Dzięki stabilizatorom na dwóch osiach zakręty pokonuje z nieznacznym przechyleniem. Zawieszenie jest znośne, nawet jeśli
pojazd jeździ pusty. Choć nie jest to może
komfort porównywalny z tym, jaki oferuje
Mercedes Tourino.
Opalin ze swoją długością 8,40 m idealnie
wpasowuje się w wąskie ulice. Jest zwinny i
łatwy w prowadzeniu, chociaż średnica koła
skrętu wypada o 2 m gorzej niż w Tourino.
Na pozytywną ocenę zasługuje zintegrowany retarder skrzyni Allison, który przejmuje
sporo opóźnień, a nie wymaga hamulców
kół. Hamulce kół pracują całkiem nieźle,
chociaż bez ESP – a to chybiony pomysł. A
jeszcze odnośnie komfortu podróżujących,
na tylnej osi monitujemy narastający hałas
ogumienia dla transportu regionalnego (typ
LDR Continental).
Powiew nostalgii. Niezbyt nowe rozwiązanie prezentuje miejsce pracy kierowcy.
Odnajdą się tu od razu kierowcy MAN –
ogromna kierownica (z półki MAN) regulowana jest za pomocą dwóch śrub radełkowanych, dla wysokich kierowców może być ona
zbyt głęboko osadzona. Siedzenie kierowcy
nie należy do pierwszej klasy jakości, jego
pas bezpieczeństwa zacina się już po kilku
kilometrach. Przejrzysta deska pochodzi z
leciwej wersji ciężarówki MAN – co jednak
nie musi być wadą.
Kto dziś zamówi nowego Opalina, otrzyma 250-konny, sześciocylindrowy silnik
MAN, który spełnia srogą normę EEV. Opalin z odpowiednią liczbą foteli może być użyty także w transporcie międzymiastowym.

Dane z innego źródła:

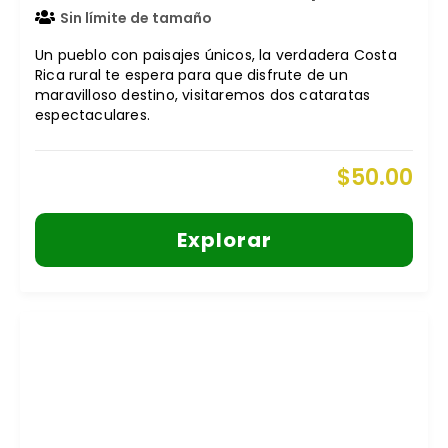
Sin límite de tamaño
Un pueblo con paisajes únicos, la verdadera Costa
Rica rural te espera para que disfrute de un
maravilloso destino, visitaremos dos cataratas
espectaculares.
$
50.00
Explorar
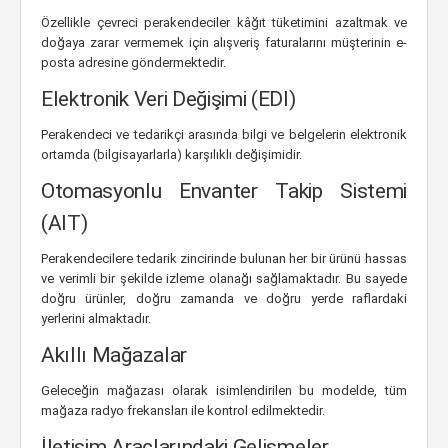
Özellikle çevreci perakendeciler kâğıt tüketimini azaltmak ve
doğaya zarar vermemek için alışveriş faturalarını müşterinin e-
posta adresine göndermektedir.
Elektronik Veri Değişimi (EDI)
Perakendeci ve tedarikçi arasında bilgi ve belgelerin elektronik
ortamda (bilgisayarlarla) karşılıklı değişimidir.
Otomasyonlu Envanter Takip Sistemi
(AIT)
Perakendecilere tedarik zincirinde bulunan her bir ürünü hassas
ve verimli bir şekilde izleme olanağı sağlamaktadır. Bu sayede
doğru ürünler, doğru zamanda ve doğru yerde raflardaki
yerlerini almaktadır.
Akıllı Mağazalar
Geleceğin mağazası olarak isimlendirilen bu modelde, tüm
mağaza radyo frekansları ile kontrol edilmektedir.
İletişim Araçlarındaki Gelişmeler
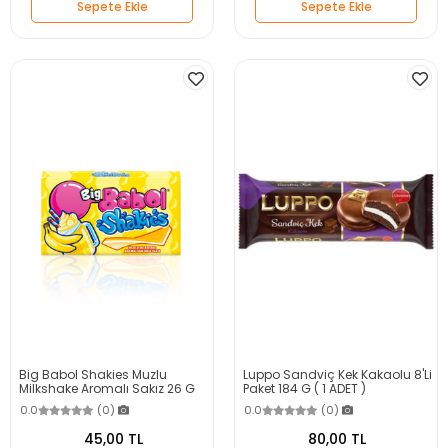
Sepete Ekle
Sepete Ekle
Big Babol Shakies Muzlu
Luppo Sandviç Kek Kakaolu 8'Li
Milkshake Aromalı Sakız 26 G
Paket 184 G ( 1 ADET )
0.0
(0)
0.0
(0)
45,00 TL
80,00 TL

Dzięki 5 m³ bagażnika dorównuje swoim
większym kolegom. Niezależne zawieszenie
kół na osi przedniej zostało przesunięte na
następną generację Opalin, także na system
EBS i ESC trzeba jeszcze poczekać.
Nasze podsumowanie. Widać, że pod
względem optycznym Temsa Opalin 9 trzyma rękę na pulsie, nawet po kilku latach
jest w formie. Jest to porządny i atrakcyjny
w jeździe Midi, bez ozdóbek i glamouru.
Dzięki sprawdzonym komponentom może
przejechać wiele kilometrów. Jego naprawy
i konserwacji może podjąć się każdy zdolny
warsztat, jeśli tylko będzie wyposażony w
części zamienne.
Wolfgang Tschakert
U góry: kokpit ze starymi komponentami od MAN – nie jest to pierwszy krzyk mody
U dołu: skromne wnętrze z prostym pokryciem – powierzchnie z tworzyw sztucznych z wadami
Sprawdzona technika pojazdu. Jeśli chodzi
o techniczne komponenty autobusu Opalin,
Temsa sięga tak jak wcześniej po znajome części
z półki MAN. Sztywna oś przednia ma oznaczenie MAN VOK 05, hypoidalna oś to MAN
HY 0925, a o dynamikę dba sześciocylindrowy
silnik D08 o mocy 240 KM i 1000 Nm.
Mimo małych kół i sztywnej osi przedniej Opalin trzyma się prostego toru jazdy i
można nim kierować z dość dużą precyzją.